Reflecting on the benefits of this approach, they observed, “When we first started using their current min-till program, our soy stands increased by approximately 10% and improved our soy yields. We have since been able to reduce seeding rates to account for our improved soy stands, directly affecting our bottom line.”

The Dietrich’s were one of the first adopters of the HORSCH Leeb sprayer in Ontario, having first been introduced to it at Agritechnica in 2015. Their excitement was palpable, especially about a European-style sprayer in North America. Recounting their introduction to the Leeb, they remarked, “We learned more about the Leeb through our relationship [with HORSCH Canada]. The Leeb was still under wraps, and they basically pitched us the idea of a sprayer. The boom style and tank sizes really caught our eye.”
The automatic lift for high clearance, recirculating boom, and chemical fill made the Leeb an ideal fit for the Dietrich’s farming operations. Speaking on the arrival of HORSCH products in Ontario, Dietrich said, “We appreciate the new entrance of HORSCH products into the Ontario market. They fit a lot of the things that our family farm required, in terms of the min-till and additional spraying technologies.”Hugh Dietrich also provided feedback on the adaptability of HORSCH to local needs: “The suggestions on how to better adopt the sprayer to the Canadian market, HORSCH was quick to make changes and listen to the farmer. It’s almost like a direct line from the farm to the factory; they make changes on the fly.”
On the practicality of the sprayer in their operations, they commented, “Spraying tasseled corn is an important part of our corn fungicide program, and the Leeb is probably the best sprayer from the factory that fits our needs. The service we have received from HORSCH Ontario has exceeded our expectations.”

Planting Philosophy

The Dietrich’s have often considered incorporating a Maestro into their toolkit. "Many of the concepts on the Maestro were ones we had been applying on our farm for multiple seasons," they said. Drawing a comparison between farming practices in Ontario and the USA, they noted, "In Ontario, we have a lot of American farming influence.
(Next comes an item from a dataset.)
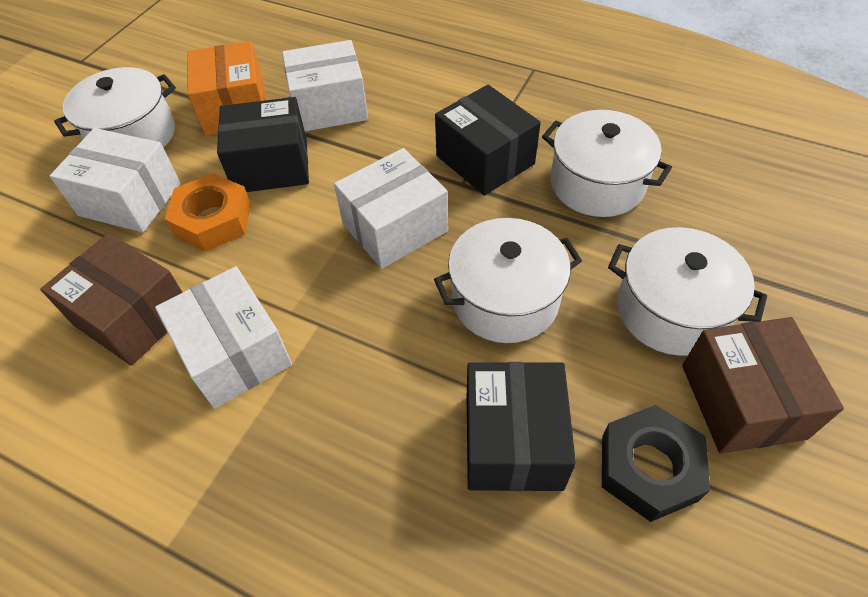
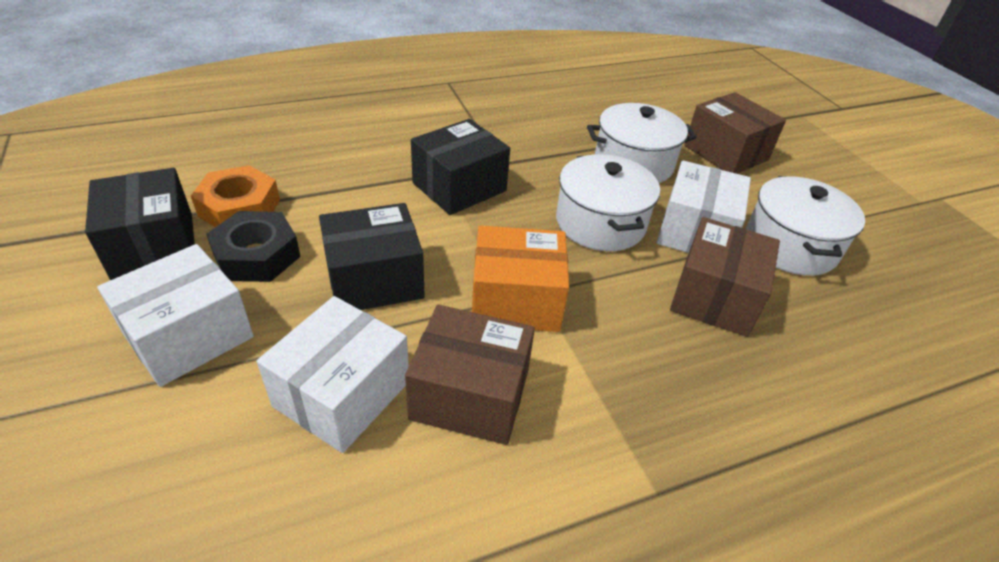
brown box: 2 -> 3
white box: 4 -> 3
white pot: 4 -> 3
The majority of the U.S.A uses liquid starters on their planters, but we have been pulling a dry fertilizer commodity cart with our corn planter since 1997 and have found the higher concentration of dry fertilizers to lead to a lot of efficiencies in time and profits." They further added their thoughts on European-style planters, saying, "We see that the European style [Maestro] planter has a lot of attractive features for the Ontario market and is designed as an attractive single-unit platform. Every time we look into planter upgrades, we seriously consider the HORSCH design.”

Looking Into the Future

The Dietrich family firmly believes in the power of organization and forward planning. "We pride ourselves on how efficient we can be for our farm size, we run a very lean team, and that takes a lot of winter preparation. A lot of organization, meetings, communication, and reliable HORSCH equipment," Hugh and his son explained.
Discussing their aspirations, the young Dietrich’s shared their perspective on the farm's future, "Our goals for the farm are land improvement, expansion, and being able to pass on the family legacy to future generations."